Por Antonio Glauber Santana Ferreira — Japaratuba-SE
Vamos à leitura da crônica de hoje.
O Carnaval em Sergipe resolveu acender o pavio da alegria como se o sol tivesse descido do céu para brincar de pandeiro. Pirambu, Aracaju, Neópolis e Barra dos Coqueiros viraram um grande caldeirão de purpurina, suor e gargalhadas — um oceano onde as ondas não são de água, mas de gente dançando, sorrindo e esquecendo, ainda que por algumas horas, as contas, os boletos e os espinhos da vida.
O Carnaval, esse velho mágico, tem o estranho poder de transformar pedreiro em rei, professora em passista, e político em santo… pelo menos até a quarta-feira de cinzas, quando a fantasia volta a ser apenas tecido e a realidade reaparece, séria, com cara de segunda-feira.
Mas enquanto o tambor rufava, a vida também tocava um sino grave: morreu Renato Rabelo, aos 83 anos, um homem que atravessou décadas de debates, ideias e trincheiras políticas. A morte é uma senhora silenciosa que chega sem pedir licença, sem tocar a campainha, sem sequer tirar o chapéu. E assim, mais uma página da história brasileira se dobra, como folha antiga de um livro que o tempo insiste em reler.
E o mundo segue, estranho como sempre.
Lá em São Paulo, queijarias artesanais transformam leite em poesia sólida. Sim, porque queijo bom não se come apenas com a boca — come-se com a memória, com o nariz, com a alma. Há queijos que têm gosto de infância, outros que têm sabor de chuva em telhado de barro, e alguns que parecem carregar dentro de si o mugido distante das vacas e o canto preguiçoso do amanhecer no campo.

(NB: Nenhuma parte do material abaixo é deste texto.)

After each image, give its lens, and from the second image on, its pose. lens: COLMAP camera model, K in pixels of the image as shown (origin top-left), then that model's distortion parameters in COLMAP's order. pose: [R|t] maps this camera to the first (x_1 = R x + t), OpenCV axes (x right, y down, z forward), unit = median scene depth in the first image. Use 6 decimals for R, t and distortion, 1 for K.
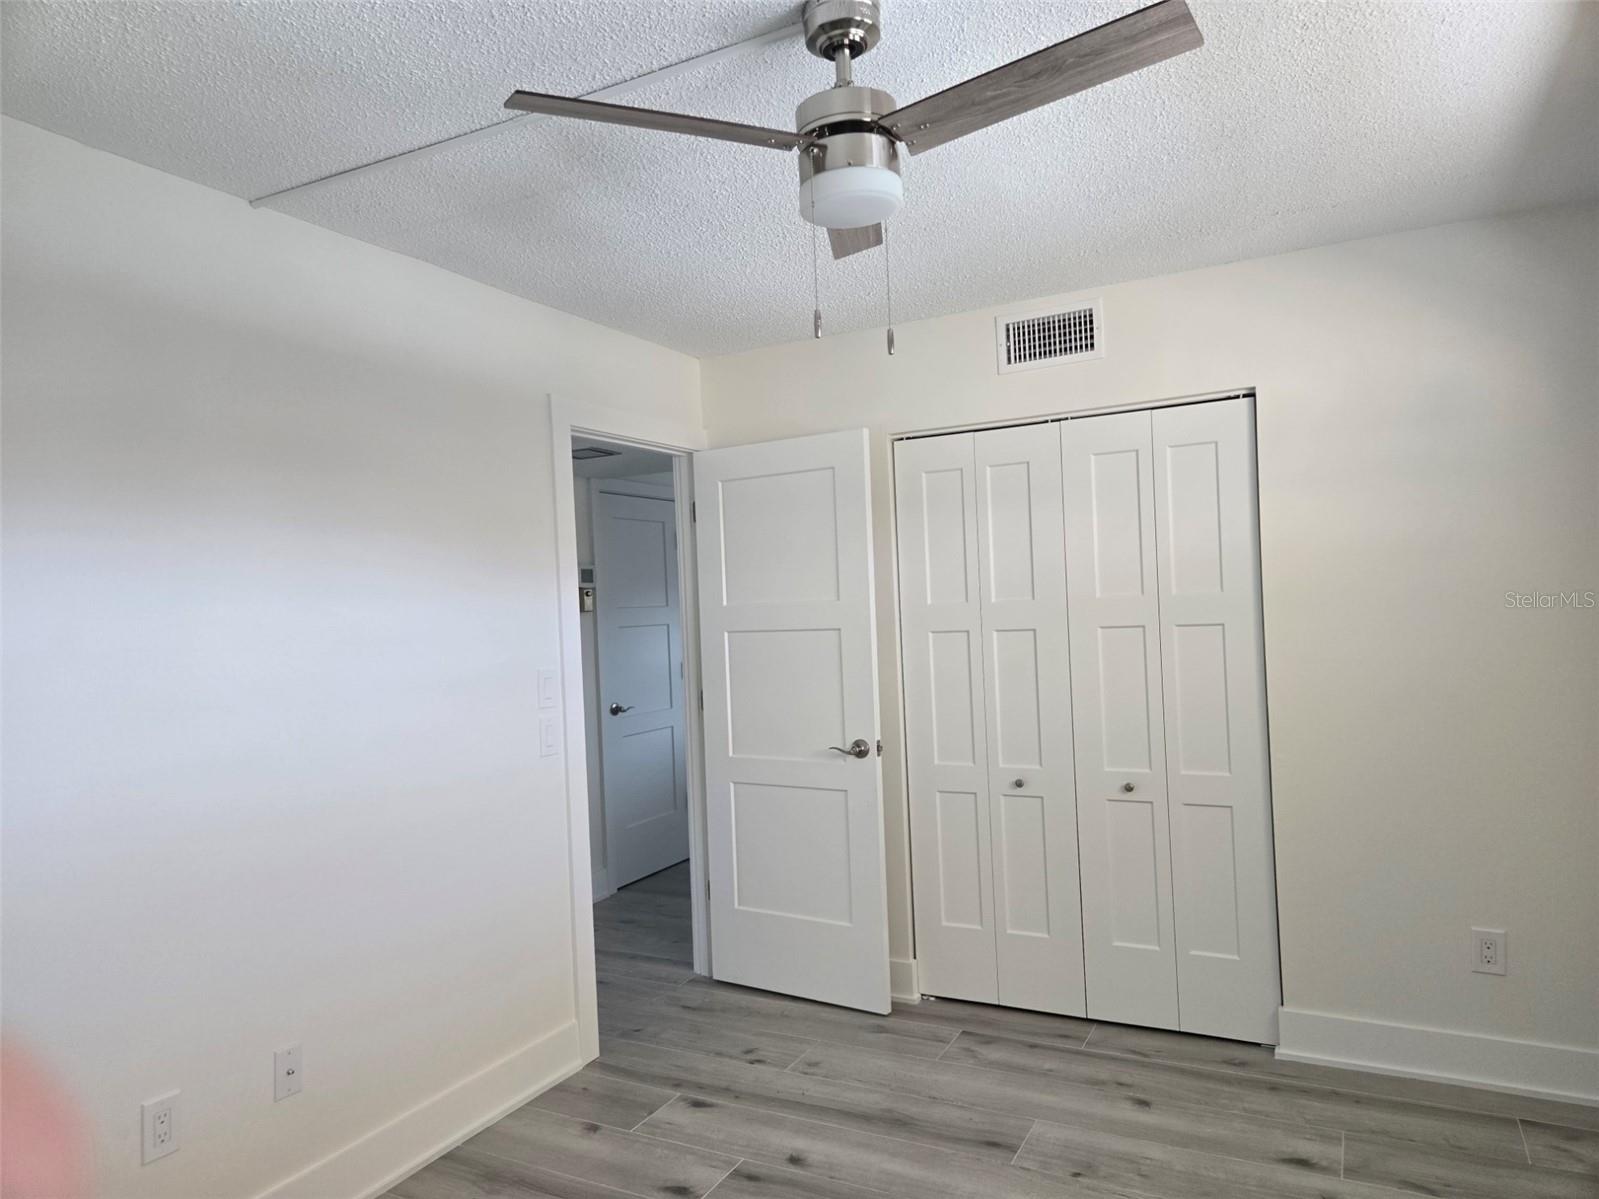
lens RADIAL K [[1071.8, 0, 783.3], [0, 1071.8, 610.3], [0, 0, 1]] dist [0.069230, -0.051443]
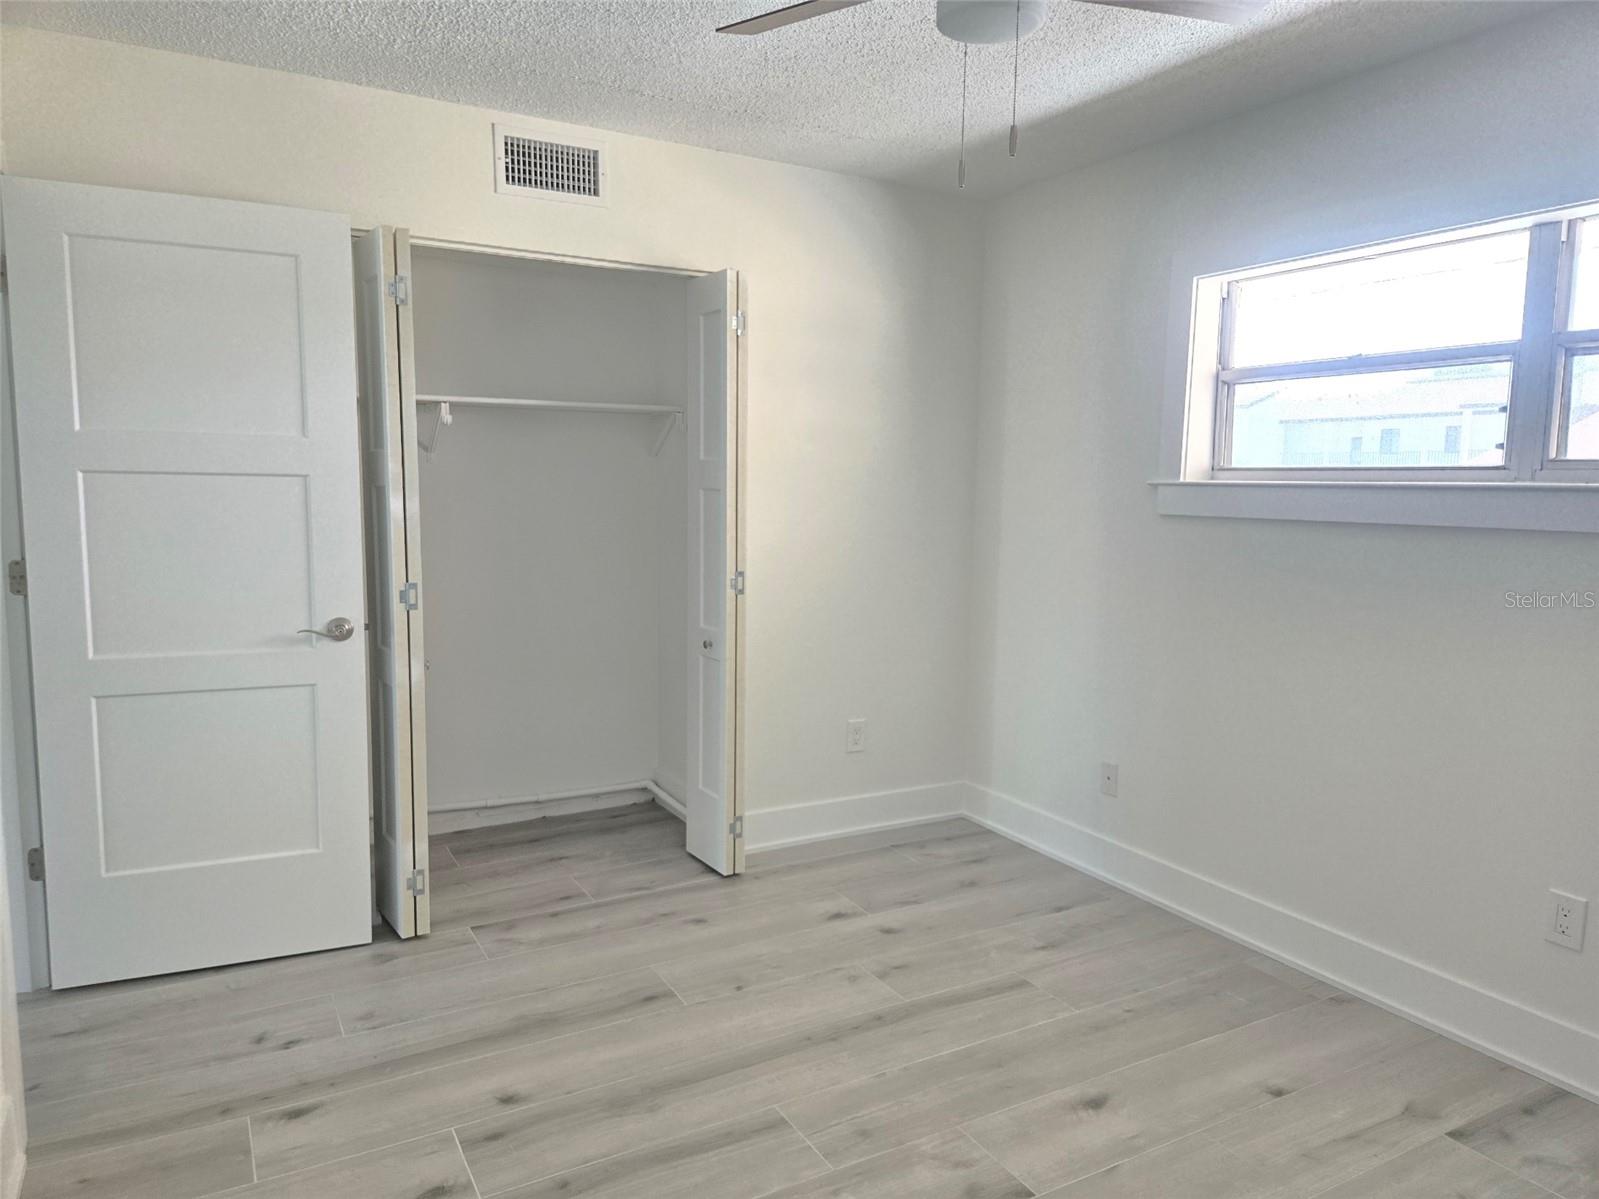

Enquanto isso, nas Olimpíadas de Inverno, encontraram uma granada da Segunda Guerra Mundial. Veja só: até a guerra, que já devia estar aposentada há décadas, resolveu aparecer como penetra numa festa esportiva. É como se o passado dissesse: “Não esqueçam de mim, eu ainda moro nas sombras.”
E, do outro lado do planeta, fala-se em bilhões para reconstruir Gaza, promessas, soldados, acordos, discursos… O mundo é um grande teatro onde alguns choram de verdade e outros apenas ensaiam lágrimas diante das câmeras. A paz, coitada, vive sendo prometida como promessa de político em época de eleição: bonita no papel, rara na prática.
Assim caminha a humanidade — metade sambando, metade tropeçando, metade sonhando, metade chorando… Sim, eu sei, são muitas metades. Mas o ser humano é isso mesmo: um quebra-cabeça que nunca termina de se montar.
E a vida segue…
Com cheiro de queijo, barulho de tambor, silêncio de velório, eco de explosões antigas e discursos que atravessam oceanos.
E nós, simples passageiros deste trem chamado tempo, seguimos olhando pela janela… rindo quando dá, chorando quando precisa, e escrevendo — sempre escrevendo — para que a memória não morra de solidão.